EXERCISE DESCRIPTION — Lines from the one containing "用户可以获得免费试用期或永久权益。建议你定期访问橘" to the end of the data below are to be restated exactly, with both ends included and nothing else.

DATA FOR ANALYSIS —
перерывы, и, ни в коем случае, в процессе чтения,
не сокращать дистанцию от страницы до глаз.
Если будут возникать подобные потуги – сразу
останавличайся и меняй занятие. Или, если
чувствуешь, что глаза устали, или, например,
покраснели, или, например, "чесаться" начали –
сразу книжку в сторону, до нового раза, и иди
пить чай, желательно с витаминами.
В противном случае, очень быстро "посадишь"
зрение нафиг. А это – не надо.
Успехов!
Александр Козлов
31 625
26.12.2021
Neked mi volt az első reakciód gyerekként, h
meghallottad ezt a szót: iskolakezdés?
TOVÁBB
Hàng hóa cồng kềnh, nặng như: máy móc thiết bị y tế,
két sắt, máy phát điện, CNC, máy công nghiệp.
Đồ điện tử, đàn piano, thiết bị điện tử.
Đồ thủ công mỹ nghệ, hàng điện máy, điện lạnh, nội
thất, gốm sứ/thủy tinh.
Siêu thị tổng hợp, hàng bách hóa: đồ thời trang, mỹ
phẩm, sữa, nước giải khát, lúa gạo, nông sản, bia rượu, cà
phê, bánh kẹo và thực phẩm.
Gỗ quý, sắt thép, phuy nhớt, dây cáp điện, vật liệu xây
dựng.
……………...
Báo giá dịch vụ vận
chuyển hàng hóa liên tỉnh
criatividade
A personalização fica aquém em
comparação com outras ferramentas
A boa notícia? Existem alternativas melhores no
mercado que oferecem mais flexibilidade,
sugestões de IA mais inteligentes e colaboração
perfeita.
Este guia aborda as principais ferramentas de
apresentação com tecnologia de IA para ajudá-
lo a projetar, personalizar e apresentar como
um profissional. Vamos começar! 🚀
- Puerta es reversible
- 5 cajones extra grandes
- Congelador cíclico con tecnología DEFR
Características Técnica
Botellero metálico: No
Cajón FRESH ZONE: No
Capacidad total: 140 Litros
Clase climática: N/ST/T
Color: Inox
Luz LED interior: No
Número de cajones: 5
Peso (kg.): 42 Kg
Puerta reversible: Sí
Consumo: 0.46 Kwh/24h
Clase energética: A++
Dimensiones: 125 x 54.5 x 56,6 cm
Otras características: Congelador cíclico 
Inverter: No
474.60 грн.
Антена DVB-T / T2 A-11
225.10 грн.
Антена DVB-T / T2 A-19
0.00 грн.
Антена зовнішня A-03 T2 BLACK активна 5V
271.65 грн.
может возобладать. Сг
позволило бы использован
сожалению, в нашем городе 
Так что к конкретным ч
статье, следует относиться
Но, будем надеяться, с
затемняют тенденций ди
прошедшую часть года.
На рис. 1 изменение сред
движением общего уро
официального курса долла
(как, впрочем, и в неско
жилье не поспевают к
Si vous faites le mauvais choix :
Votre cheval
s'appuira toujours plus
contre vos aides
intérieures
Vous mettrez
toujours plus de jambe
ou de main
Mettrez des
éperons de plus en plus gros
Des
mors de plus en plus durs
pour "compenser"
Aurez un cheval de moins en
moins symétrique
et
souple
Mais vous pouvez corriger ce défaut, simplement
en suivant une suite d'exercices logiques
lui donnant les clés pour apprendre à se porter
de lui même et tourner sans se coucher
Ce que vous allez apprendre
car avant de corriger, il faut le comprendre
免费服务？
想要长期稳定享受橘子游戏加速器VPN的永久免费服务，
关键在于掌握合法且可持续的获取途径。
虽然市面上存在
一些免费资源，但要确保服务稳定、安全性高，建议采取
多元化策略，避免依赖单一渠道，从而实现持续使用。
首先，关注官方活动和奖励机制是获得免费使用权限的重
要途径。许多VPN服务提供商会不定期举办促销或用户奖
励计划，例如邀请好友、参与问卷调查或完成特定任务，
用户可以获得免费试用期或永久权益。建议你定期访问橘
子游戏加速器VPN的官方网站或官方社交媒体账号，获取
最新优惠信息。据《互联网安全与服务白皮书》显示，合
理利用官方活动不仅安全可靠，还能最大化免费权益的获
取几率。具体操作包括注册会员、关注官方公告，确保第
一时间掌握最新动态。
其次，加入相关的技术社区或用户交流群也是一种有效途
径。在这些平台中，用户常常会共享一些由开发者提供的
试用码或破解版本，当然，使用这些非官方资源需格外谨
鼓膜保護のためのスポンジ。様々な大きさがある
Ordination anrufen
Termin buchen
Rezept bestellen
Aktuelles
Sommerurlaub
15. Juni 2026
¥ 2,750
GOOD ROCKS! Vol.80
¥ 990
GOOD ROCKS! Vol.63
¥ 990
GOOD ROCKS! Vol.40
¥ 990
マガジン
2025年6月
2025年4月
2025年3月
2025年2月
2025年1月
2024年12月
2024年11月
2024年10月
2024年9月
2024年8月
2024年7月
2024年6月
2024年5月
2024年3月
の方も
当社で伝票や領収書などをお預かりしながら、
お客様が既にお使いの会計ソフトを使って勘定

RESPONSE TO THIS EXERCISE —
用户可以获得免费试用期或永久权益。建议你定期访问橘
子游戏加速器VPN的官方网站或官方社交媒体账号，获取
最新优惠信息。据《互联网安全与服务白皮书》显示，合
理利用官方活动不仅安全可靠，还能最大化免费权益的获
取几率。具体操作包括注册会员、关注官方公告，确保第
一时间掌握最新动态。
其次，加入相关的技术社区或用户交流群也是一种有效途
径。在这些平台中，用户常常会共享一些由开发者提供的
试用码或破解版本，当然，使用这些非官方资源需格外谨
鼓膜保護のためのスポンジ。様々な大きさがある
Ordination anrufen
Termin buchen
Rezept bestellen
Aktuelles
Sommerurlaub
15. Juni 2026
¥ 2,750
GOOD ROCKS! Vol.80
¥ 990
GOOD ROCKS! Vol.63
¥ 990
GOOD ROCKS! Vol.40
¥ 990
マガジン
2025年6月
2025年4月
2025年3月
2025年2月
2025年1月
2024年12月
2024年11月
2024年10月
2024年9月
2024年8月
2024年7月
2024年6月
2024年5月
2024年3月
の方も
当社で伝票や領収書などをお預かりしながら、
お客様が既にお使いの会計ソフトを使って勘定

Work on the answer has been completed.